Lately, lots of off-the-wall submissions. Definitely feels like end of days. And as always they evoke a spectrum of feelings and reactions in me. First, self-pity. Why me? Why do I get these letters and why do I feel I have to answer. Next, annoyance. Can you not be bothered to do a a simple Google search and discover that I’m not interested in self-help, how-to, sci-fi, fantasy, new age and books on spirituality? Books on spirituality in particular enrage me. Then there’s the writing thing. Most people who get published work at their writing for YEARS. These query letters generally come from people who just turned on an Apple for the first time and believe that whatever comes out deserves to be published. Then there are the letters that say something flattering about my books, this blog, clients whose work they love. These letters touch me a little, but I also know the compliments are in the service of self-interest. When I do workshops, someone invariably asks whether pitch letters matter that much in the scheme of things. For me, they determine whether I will read the manuscript, so yeah they totally matter. They are like the bouncer outside of a club.

I’m happy to critique your pitch letters here if anyone wants to post. The more opinions the better.

 

19 Responses

  1. I genuinely love Patti Smith— you know, just for the future record.

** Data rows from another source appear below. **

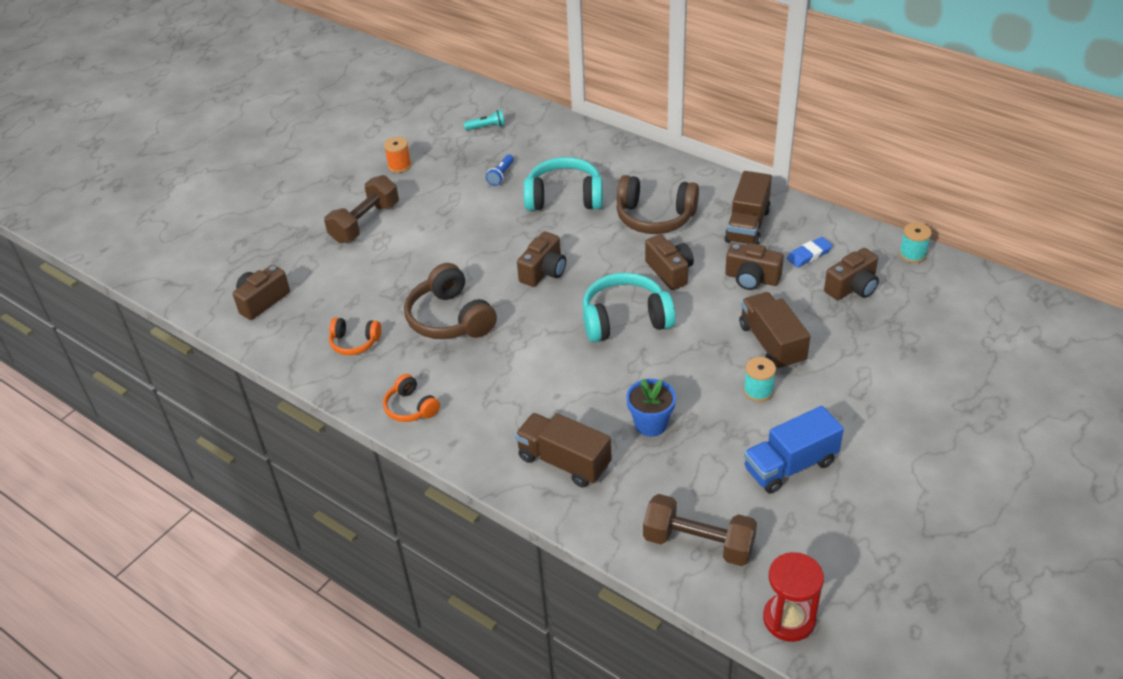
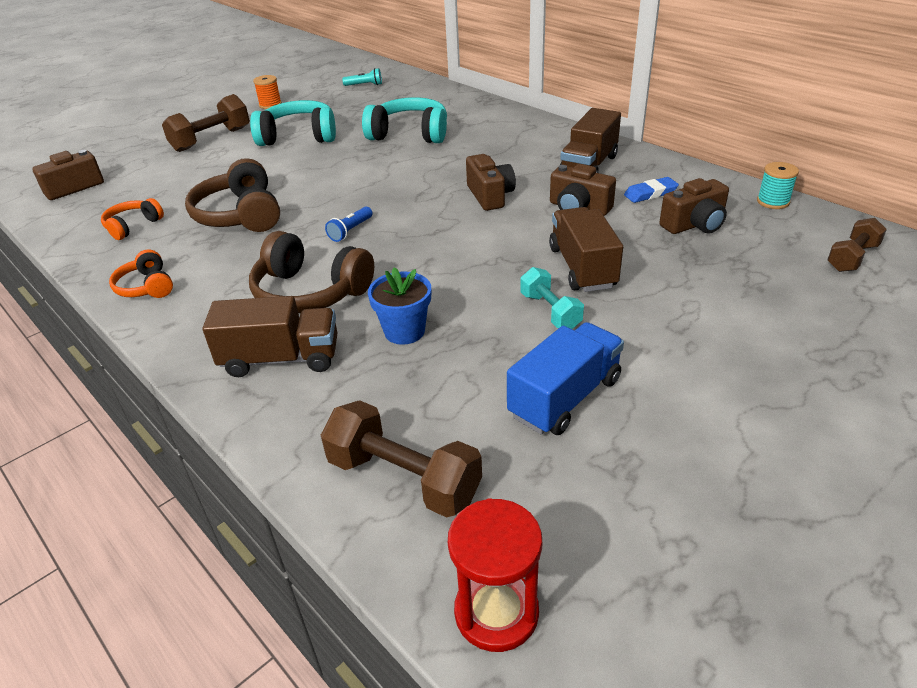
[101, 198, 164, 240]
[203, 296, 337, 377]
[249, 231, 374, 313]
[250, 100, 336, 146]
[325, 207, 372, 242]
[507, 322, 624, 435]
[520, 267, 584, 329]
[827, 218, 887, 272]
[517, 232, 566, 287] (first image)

If there is one.

  2. Most how to/trade/books and standard articles on crafting pitch letters/emails/queries to literary agents/editors in general — advise and or encourage crafting the letter to include building some sort of a connection, re: citing familiarity with agent’s other writers/clients/blog. Or if you attended a workshop, or networking/panel event — cite when/where to jog memory if possible, and if you read their book, to note that as well, perhaps including a cite to the text. So these folks may just be following this type of generic — how to formula. I’ve read this advice, over and over, for the last 30 years, but it always felt a bit artificial, to me.

    • IT’s good advice, but the familiarity etc. needs to be genuine and not generic. And yes mention where you met the agent. Maybe say something specific about the event.
      I’ve been talking query letters for 30 years. Writers hate them and blame then on not getting through the door. My response is: you’re a writer. It’s your job. You can do it!

  3. That’s a generous offer – if I had something to pitch, I’d certainly go for it.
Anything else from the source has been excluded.